TASK DIRECTIONS
Reproduce the lines of the records without any changes, from the first line of the records up to and including the line containing "Forum régional sur".

[Entries taken from a collection]
==========

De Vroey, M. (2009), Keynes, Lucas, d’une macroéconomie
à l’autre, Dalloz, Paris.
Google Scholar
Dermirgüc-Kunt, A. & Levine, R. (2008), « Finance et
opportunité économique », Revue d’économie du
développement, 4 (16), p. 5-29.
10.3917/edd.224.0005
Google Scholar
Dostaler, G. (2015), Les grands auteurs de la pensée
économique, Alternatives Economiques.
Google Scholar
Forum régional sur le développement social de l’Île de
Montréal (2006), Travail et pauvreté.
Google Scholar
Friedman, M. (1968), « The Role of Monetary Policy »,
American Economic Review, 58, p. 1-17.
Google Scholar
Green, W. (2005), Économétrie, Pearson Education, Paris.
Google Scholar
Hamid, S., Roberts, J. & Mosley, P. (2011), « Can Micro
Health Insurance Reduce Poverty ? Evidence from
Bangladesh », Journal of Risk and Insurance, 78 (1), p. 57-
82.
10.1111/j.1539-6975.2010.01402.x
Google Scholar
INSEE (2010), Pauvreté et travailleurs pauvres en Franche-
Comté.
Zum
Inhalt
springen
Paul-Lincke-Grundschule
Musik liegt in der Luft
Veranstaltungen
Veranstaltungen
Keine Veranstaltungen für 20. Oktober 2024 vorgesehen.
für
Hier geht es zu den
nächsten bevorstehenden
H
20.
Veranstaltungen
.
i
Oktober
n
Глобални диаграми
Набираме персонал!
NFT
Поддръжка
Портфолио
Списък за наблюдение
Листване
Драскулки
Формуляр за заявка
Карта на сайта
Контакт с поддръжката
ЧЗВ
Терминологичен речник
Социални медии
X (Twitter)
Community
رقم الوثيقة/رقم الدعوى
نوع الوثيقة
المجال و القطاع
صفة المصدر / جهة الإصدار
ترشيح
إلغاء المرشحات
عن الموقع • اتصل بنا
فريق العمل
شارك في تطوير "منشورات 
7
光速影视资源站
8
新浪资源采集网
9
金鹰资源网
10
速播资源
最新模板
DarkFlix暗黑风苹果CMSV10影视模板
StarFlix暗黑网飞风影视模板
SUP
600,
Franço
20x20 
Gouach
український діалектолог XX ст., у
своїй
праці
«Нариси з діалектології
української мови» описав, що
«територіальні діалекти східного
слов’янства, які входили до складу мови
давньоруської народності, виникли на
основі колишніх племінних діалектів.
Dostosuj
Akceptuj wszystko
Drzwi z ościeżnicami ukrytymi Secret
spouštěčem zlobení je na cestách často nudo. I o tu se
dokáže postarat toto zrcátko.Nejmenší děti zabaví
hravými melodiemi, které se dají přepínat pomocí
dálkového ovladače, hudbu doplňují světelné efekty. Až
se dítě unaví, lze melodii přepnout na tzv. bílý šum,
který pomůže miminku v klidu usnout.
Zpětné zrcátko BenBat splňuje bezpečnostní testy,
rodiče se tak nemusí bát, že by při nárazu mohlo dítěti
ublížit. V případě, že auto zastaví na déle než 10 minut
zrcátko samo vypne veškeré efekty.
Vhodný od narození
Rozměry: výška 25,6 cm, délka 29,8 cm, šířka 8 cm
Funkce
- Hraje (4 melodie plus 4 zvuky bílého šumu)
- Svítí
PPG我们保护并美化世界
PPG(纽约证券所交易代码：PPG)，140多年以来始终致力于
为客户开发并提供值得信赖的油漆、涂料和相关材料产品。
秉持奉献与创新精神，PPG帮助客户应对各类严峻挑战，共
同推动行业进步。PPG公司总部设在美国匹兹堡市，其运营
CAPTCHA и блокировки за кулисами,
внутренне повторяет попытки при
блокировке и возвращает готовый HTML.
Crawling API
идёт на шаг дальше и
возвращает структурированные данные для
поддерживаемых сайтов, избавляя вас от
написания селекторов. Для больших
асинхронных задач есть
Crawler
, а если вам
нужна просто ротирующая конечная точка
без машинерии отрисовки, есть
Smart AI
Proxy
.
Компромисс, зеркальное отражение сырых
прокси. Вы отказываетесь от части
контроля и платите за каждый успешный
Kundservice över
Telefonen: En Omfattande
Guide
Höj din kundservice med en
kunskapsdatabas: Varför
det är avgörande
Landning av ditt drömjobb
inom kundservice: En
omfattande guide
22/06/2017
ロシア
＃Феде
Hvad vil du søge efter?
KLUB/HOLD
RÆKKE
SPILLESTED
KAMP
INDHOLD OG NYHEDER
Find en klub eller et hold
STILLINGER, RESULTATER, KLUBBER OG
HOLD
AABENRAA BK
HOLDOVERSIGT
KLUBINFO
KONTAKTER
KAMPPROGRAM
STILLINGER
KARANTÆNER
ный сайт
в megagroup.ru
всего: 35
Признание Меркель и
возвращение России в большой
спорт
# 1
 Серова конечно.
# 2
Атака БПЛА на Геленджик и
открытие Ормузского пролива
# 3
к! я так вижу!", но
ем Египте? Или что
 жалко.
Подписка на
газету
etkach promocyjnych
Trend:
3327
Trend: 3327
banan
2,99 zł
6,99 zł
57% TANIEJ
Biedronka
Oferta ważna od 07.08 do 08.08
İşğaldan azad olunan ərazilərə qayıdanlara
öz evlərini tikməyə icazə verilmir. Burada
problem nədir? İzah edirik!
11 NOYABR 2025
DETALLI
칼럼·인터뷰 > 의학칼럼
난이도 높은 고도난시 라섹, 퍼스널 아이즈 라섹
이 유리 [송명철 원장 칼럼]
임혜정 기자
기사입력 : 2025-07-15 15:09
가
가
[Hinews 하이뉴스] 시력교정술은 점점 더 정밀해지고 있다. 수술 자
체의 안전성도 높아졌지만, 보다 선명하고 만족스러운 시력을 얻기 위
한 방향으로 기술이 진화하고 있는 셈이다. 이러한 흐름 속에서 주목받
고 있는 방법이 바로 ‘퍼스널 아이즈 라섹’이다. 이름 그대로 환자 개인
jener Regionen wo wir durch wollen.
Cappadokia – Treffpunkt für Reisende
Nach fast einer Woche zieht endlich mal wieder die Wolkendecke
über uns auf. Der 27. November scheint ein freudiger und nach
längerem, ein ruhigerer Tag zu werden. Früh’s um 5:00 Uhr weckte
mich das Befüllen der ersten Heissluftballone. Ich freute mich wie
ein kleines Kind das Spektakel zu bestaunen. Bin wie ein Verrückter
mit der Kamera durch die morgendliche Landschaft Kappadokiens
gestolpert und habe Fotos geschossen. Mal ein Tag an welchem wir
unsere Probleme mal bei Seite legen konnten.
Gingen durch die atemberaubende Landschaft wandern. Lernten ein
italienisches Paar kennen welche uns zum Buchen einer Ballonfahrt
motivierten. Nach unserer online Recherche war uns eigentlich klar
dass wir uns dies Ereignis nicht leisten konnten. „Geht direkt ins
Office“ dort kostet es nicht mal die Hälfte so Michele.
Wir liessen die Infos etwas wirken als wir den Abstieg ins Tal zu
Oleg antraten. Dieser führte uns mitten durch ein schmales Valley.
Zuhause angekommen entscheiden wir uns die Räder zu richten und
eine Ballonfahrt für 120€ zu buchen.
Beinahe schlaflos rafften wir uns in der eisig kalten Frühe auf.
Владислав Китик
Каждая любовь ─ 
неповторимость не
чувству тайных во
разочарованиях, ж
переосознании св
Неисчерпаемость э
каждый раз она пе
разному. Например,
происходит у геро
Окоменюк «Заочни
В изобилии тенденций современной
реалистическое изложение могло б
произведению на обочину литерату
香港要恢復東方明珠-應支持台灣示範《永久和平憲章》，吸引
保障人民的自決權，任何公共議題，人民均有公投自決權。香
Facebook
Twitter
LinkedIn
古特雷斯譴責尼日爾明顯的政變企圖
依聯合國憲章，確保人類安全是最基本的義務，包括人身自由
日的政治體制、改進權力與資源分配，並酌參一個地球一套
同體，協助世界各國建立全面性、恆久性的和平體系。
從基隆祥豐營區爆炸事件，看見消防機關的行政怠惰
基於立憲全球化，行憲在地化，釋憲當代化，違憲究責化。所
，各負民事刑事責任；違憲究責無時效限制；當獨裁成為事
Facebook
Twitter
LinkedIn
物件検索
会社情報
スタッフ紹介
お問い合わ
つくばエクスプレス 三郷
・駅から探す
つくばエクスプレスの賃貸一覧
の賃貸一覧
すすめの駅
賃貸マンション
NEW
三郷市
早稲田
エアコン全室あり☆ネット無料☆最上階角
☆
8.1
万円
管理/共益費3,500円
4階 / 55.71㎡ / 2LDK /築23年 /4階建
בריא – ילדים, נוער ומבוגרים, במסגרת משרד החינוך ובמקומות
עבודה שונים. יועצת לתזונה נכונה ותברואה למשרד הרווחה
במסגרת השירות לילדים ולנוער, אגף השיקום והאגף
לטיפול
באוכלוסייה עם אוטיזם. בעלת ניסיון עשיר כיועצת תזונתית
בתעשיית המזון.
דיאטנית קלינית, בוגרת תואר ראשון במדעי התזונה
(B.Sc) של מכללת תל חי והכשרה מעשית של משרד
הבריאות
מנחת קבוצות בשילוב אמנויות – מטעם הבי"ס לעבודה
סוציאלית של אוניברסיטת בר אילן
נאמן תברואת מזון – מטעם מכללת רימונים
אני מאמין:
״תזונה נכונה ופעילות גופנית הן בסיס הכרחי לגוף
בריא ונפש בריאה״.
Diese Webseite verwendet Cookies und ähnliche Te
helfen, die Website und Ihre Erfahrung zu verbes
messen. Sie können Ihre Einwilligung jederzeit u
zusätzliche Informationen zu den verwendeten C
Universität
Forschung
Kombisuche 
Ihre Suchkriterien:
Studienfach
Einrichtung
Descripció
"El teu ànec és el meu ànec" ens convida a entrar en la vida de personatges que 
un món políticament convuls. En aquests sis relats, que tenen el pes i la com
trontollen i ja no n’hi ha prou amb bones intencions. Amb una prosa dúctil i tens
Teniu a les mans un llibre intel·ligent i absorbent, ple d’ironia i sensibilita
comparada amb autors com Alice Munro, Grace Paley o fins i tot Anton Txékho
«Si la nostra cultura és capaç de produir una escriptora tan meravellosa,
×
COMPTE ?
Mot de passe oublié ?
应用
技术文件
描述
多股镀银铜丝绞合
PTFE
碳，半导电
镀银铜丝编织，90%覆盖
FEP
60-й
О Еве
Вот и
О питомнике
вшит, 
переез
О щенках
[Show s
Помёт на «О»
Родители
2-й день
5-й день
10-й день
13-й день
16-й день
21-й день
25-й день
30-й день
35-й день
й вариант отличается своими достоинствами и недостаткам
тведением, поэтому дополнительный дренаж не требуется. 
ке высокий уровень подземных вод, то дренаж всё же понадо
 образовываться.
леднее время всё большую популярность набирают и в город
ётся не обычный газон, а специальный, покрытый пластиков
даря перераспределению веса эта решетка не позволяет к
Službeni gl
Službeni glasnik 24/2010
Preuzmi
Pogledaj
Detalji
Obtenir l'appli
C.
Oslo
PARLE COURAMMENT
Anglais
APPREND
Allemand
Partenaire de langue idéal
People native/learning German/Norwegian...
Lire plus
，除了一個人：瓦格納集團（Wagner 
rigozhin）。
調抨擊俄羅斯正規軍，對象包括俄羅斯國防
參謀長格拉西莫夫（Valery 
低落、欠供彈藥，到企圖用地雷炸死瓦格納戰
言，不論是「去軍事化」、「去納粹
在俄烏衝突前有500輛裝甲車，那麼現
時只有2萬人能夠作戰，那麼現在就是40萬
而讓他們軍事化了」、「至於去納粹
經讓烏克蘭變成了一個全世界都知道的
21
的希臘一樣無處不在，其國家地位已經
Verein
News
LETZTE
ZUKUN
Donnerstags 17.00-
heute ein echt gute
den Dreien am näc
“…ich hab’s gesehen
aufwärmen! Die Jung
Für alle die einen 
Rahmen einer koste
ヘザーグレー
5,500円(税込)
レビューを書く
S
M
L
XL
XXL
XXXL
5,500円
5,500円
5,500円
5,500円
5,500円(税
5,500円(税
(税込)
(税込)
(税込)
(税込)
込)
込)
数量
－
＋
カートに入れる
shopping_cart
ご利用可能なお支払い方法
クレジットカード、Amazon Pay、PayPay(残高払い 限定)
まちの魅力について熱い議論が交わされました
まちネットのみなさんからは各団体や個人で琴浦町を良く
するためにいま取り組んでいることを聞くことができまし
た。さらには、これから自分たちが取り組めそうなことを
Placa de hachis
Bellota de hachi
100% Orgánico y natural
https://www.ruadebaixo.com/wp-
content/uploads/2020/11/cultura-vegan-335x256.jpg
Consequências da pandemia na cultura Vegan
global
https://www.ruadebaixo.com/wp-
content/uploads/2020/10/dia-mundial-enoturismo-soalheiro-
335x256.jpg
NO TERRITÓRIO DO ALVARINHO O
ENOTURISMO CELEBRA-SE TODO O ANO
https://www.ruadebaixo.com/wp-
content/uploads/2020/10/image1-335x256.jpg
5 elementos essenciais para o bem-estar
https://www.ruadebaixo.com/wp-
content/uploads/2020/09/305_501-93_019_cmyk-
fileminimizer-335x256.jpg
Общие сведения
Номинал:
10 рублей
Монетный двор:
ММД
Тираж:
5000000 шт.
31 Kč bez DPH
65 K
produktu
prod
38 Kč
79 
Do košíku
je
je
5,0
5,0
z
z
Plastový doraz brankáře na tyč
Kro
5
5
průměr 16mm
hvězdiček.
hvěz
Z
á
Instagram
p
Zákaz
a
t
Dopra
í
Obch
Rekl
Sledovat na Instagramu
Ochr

==========

EXERCISE ANSWER
De Vroey, M. (2009), Keynes, Lucas, d’une macroéconomie
à l’autre, Dalloz, Paris.
Google Scholar
Dermirgüc-Kunt, A. & Levine, R. (2008), « Finance et
opportunité économique », Revue d’économie du
développement, 4 (16), p. 5-29.
10.3917/edd.224.0005
Google Scholar
Dostaler, G. (2015), Les grands auteurs de la pensée
économique, Alternatives Economiques.
Google Scholar
Forum régional sur le développement social de l’Île de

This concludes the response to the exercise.